Jumat, 09 Maret 2012

Kompetensi dan Independensi Jurnalis Dalam Tantangan Media

Ditulis oleh Riska Amelia di Jumat, Maret 09, 2012

Dalam praktik sehari-hari, media sering ditegur karena memuat informasi mengenai masalah negatif, sepihak, serta tidak mendudukkan masalah pada proporsinya. Jurnalis sebagai pembawa berita kini terjebak dalam sebuah realita kekuasaan dan menjadi korban realita tersebut yang pada akhirnya berdampak pada pandangan negatif masyarakat tentang kegiatan kejurnalistikan. Situasi yang tentu sangat disayangkan adalah ketika masyarakat mulai jenuh dan bahkan tidak percaya lagi terhadap informasi pemberitaan yang ada di berbagai media.

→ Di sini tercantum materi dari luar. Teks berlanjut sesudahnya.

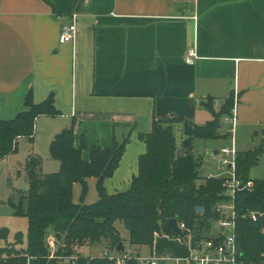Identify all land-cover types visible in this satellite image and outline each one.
<instances>
[{
	"label": "crops",
	"instance_id": "obj_1",
	"mask_svg": "<svg viewBox=\"0 0 264 264\" xmlns=\"http://www.w3.org/2000/svg\"><path fill=\"white\" fill-rule=\"evenodd\" d=\"M49 1L0 0V119L15 118L32 91L36 104L53 94L61 113L37 120L34 141L39 131L53 140L74 122L89 147L129 137L106 182L109 194L130 188L146 152L140 137L155 121L175 126L177 156L196 155L208 142L195 138V128L213 119L211 100L219 111L234 96L237 152L252 150L251 140L264 144V0ZM74 18L75 41L60 44ZM189 50L196 52L193 64ZM219 133L227 137L206 146L215 155L216 144L232 140L228 130ZM83 156L89 160V151ZM161 236L180 245L160 250ZM183 244L162 233L153 256L175 263L190 254ZM94 247L78 251L99 256Z\"/></svg>",
	"mask_w": 264,
	"mask_h": 264
},
{
	"label": "trees",
	"instance_id": "obj_2",
	"mask_svg": "<svg viewBox=\"0 0 264 264\" xmlns=\"http://www.w3.org/2000/svg\"><path fill=\"white\" fill-rule=\"evenodd\" d=\"M50 3L49 0H43ZM234 96L227 99L216 111L214 101L206 104L213 119L203 126H196L195 138L214 141L227 136L219 133L222 120L231 116ZM61 113L55 108V96L36 104L30 91L24 101V110L10 120L0 119V161L18 150V141L34 142L36 123L42 117H57ZM140 139L146 145L145 154L139 157L138 174L133 177L130 188L109 194L106 187L120 166L130 138L118 141L111 139V147L99 145L89 147L85 136H76V122L54 137L50 144L51 157L60 164L57 173L44 175L42 160L31 156L25 167L30 190L22 192L18 203H13L15 214L28 222V246L17 249L21 235L14 244L0 247V264H61V259L77 256L74 264H115L102 254L86 257L76 250L88 244H103L104 250L123 254L128 250L117 223H121L129 234L132 247H148L152 253L155 238L161 233L177 237L168 226L170 219L184 222L193 233L195 241L207 238L215 220L219 218L216 206L228 201L225 178H202V158L189 153L184 157L176 154L177 138L172 123L155 121L152 132ZM89 151V160L84 152ZM264 156V144L237 152L235 160L236 178L251 188L239 190L235 196L237 214V240L244 258L250 263H260L264 254V179H252L251 171ZM96 179L98 201L87 205L88 182ZM82 187L80 203L74 201V188ZM203 207V213L197 212ZM250 212L262 217L253 222ZM8 232L0 230L6 239ZM56 240V252L51 258L52 248L48 238ZM123 243L125 250L118 252ZM153 256V255H152ZM126 264H139L132 258Z\"/></svg>",
	"mask_w": 264,
	"mask_h": 264
},
{
	"label": "rangeland",
	"instance_id": "obj_3",
	"mask_svg": "<svg viewBox=\"0 0 264 264\" xmlns=\"http://www.w3.org/2000/svg\"><path fill=\"white\" fill-rule=\"evenodd\" d=\"M229 124L223 121L221 124V131L226 132L228 130ZM52 138L46 135V132L39 131L36 140L31 143L29 140L23 138L18 141V150L4 160L0 161V230H6L8 236L6 239L0 237V247L4 248L8 244H14L17 234L21 235V242L18 243L17 249H26L28 246V222L25 218L18 217L15 214V209L12 206L13 203H18L21 193L19 191L20 174L25 172V167L28 159L31 156H38L42 160V173L44 175H50L57 173L60 170V164L55 161L50 155V144ZM224 139L222 143L216 144L221 149L222 147L226 149L233 148V141ZM248 144L250 149H255L259 146L257 140L255 139L249 141ZM209 144L217 143L215 141H208ZM207 143L201 141L197 148V157L202 158V166L200 168V175L202 178H207L210 175H231L230 170L227 165H223V160L226 159L231 163L233 160L232 156L225 155H215L214 150L208 146ZM246 145V144H244ZM218 151H222L221 150ZM252 179H264V156L261 158L259 164L254 167L251 171ZM26 179V177H25ZM26 183L27 179H26ZM96 180L91 179L88 182V195L85 199L87 205L94 204L98 201ZM82 187L77 184L74 188V201L78 204L80 203ZM229 196V194H227ZM122 237L125 239V247L127 250H131L134 255H140L143 258H150L152 255H156L148 247H143L138 249L132 247L129 243V234L121 225L117 223ZM161 235V234H160ZM51 237V236H50ZM171 237V236H170ZM176 238V237H171ZM158 248L160 250H169L170 247L180 245L174 241H168L163 236L159 237L157 240ZM182 248H186L187 244L183 242ZM104 245H95L93 253L96 255H101ZM84 251V250H83ZM167 264H175L174 262H168Z\"/></svg>",
	"mask_w": 264,
	"mask_h": 264
},
{
	"label": "built area",
	"instance_id": "obj_4",
	"mask_svg": "<svg viewBox=\"0 0 264 264\" xmlns=\"http://www.w3.org/2000/svg\"><path fill=\"white\" fill-rule=\"evenodd\" d=\"M77 35L76 18L74 22L67 27H64L59 35L60 44H68L75 41ZM196 58V52L194 50H189L186 57L188 64H193ZM226 122L229 124L228 133L232 137L234 143L235 127L237 124V114L236 108L234 107L232 115L226 118ZM234 145V144H233ZM222 155L232 156L233 160L228 162V160H223V165H229L231 175L225 178L224 187L227 189L229 194V200L223 201L216 206V212L219 218L215 220L212 227L208 233L207 238H201L195 241L193 233L186 227L184 222L178 221L179 228L183 232V236L176 235L179 240L185 242L190 250V254L183 258L177 259L175 264H264V254L262 255V260L260 263H250L247 262L243 256L237 240V214L235 210V196L239 190L243 188H251L253 186L252 182H249L244 186L235 175V160L237 155V150L233 146L232 149H222ZM207 178H220L219 176L210 175ZM248 217L253 221L257 222L262 215L257 212H250ZM264 233V229L262 231ZM162 234V233H161ZM170 237L169 235H167ZM48 244L52 248L51 258H54L56 252V240L54 237L48 238ZM78 251V248H76ZM79 253V251H78ZM102 257L111 261L115 264H126L128 260L135 258L138 260L139 264H161V262L168 263L167 259L161 260L154 256L150 258H143L139 254L134 255L132 251H127L123 254L111 253L108 250L102 252ZM61 259V264H74L73 262L77 259L76 255L71 257Z\"/></svg>",
	"mask_w": 264,
	"mask_h": 264
},
{
	"label": "water",
	"instance_id": "obj_5",
	"mask_svg": "<svg viewBox=\"0 0 264 264\" xmlns=\"http://www.w3.org/2000/svg\"><path fill=\"white\" fill-rule=\"evenodd\" d=\"M218 152H216L217 154ZM231 168V166L229 165V169ZM25 174H22L21 178H20V182H19V190L22 192H28L30 190V184L26 183V179H25ZM197 212L198 213H203L204 208L203 207H197ZM168 226L169 228L172 230V232L176 235L179 236H183V232L181 231V229L179 228V224H178V220L177 219H170L168 221ZM125 250L124 244L121 243L118 248L117 251L118 252H123ZM65 264V263H62ZM161 264H165V262H161Z\"/></svg>",
	"mask_w": 264,
	"mask_h": 264
}]
</instances>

Berdirinya sebuah media sangat bergantung kepada kepercayaan publik. Kepercayaan tersebut tentu ditentukan oleh kualitas informasi yang disajikan. Kualitas itu ditentukan oleh para jurnalis yang terjun langsung ke medan peliputan mencari sumber, mendapat informasi, dan mengemasnya menjadi berita yang menarik.

Ketika berbicara tentang media massa di Indonesia, maka kita akan dapat menarik garis besar kepemilikan yang berpusat pada segelintir orang. Ada beberapa tipe pemilik media di Indonesia, yang dari situ arah pemberitaannya berbeda-beda sesuai dengan pemiliknya.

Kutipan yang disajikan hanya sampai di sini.